This is not what one imagines being on a ship, cruising around Svalbard, should be like. There are no dramatic vistas of sharp peaks, rocky shorelines, and glacier-covered mountainsides. Bears, seals, walrus, and sea birds have either left for more southern areas or are somewhere out of sight. It is dark. I mean really dark. Imagine crawling into your refrigerator (or more accurate, your freezer) and closing the door. If the light really does go out when the door is closed, that is pretty much what it is like here.
But then, we are not tourists either. In fact, it is this darkness that interests us since, in very recent years, it has surprised us with its high levels of biological activity. Planktonic and seafloor (benthic) communities, and even some seabirds, are very active. The interactions of sea ice, wind, and water now are , in part, determining the productivity of the ecosystem when the sun returns. We are here to study the biodiversity and ecological processes of the polar night to more fully understand how Arctic ecosystem’s operate.
So on second thought, maybe we are here for the same reason most people visit Svalbard: the mystery of a foreign environment that relatively few have experienced, and the feeling of being part of something far larger than we are. Our field of view is shortened, even in the lights of the ship or our headlamps, challenging us to look more closely at the details and letting our imaginations fit these into a bigger picture. So maybe the real sense of adventure and exploration of an unknown world that we are undertaking makes our voyage worthy of any tourist guide after all.

- _Assignment 1_
Translate this sentence from the text on the Svalbard polar night into Spanish: "Bears, seals, walrus, and sea birds have either left for more southern areas or are somewhere out of sight."
- _Assignment 2_
According to the text on the Svalbard polar night, what have the writers come to study?
None of these items are used in this work.

Collected data

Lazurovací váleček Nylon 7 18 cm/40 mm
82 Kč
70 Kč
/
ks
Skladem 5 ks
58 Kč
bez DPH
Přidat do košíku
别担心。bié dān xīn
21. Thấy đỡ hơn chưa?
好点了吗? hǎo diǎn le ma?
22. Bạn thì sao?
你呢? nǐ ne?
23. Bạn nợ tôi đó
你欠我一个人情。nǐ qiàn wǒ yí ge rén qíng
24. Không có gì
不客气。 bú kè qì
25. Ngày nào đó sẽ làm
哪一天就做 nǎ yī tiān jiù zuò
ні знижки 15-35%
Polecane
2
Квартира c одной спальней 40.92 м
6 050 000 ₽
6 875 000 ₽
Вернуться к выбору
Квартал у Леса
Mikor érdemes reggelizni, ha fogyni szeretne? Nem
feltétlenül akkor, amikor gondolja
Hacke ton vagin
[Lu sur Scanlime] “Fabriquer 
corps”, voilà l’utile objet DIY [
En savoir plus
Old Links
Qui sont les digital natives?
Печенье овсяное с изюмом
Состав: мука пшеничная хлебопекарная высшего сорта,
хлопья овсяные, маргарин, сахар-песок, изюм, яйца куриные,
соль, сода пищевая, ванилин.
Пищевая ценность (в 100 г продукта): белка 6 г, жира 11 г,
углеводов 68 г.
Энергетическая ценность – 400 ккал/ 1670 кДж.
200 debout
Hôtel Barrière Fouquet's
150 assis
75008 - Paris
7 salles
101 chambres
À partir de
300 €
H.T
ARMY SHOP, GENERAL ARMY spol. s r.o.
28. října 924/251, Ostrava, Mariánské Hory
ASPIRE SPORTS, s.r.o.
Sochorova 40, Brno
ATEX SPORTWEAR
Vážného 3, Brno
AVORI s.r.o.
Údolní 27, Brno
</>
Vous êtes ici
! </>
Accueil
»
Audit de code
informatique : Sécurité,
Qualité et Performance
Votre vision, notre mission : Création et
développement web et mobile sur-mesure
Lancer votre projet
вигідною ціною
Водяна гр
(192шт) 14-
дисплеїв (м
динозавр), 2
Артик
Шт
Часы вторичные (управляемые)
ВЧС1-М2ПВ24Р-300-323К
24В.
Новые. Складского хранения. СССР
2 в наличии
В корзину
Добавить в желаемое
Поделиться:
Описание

- _Problem solution 1_
Los osos, las focas, las morsas y las aves marinas se han marchado a zonas más meridionales o están en algún lugar fuera de la vista.

- _Problem solution 2_
The biodiversity and ecological processes of the polar night.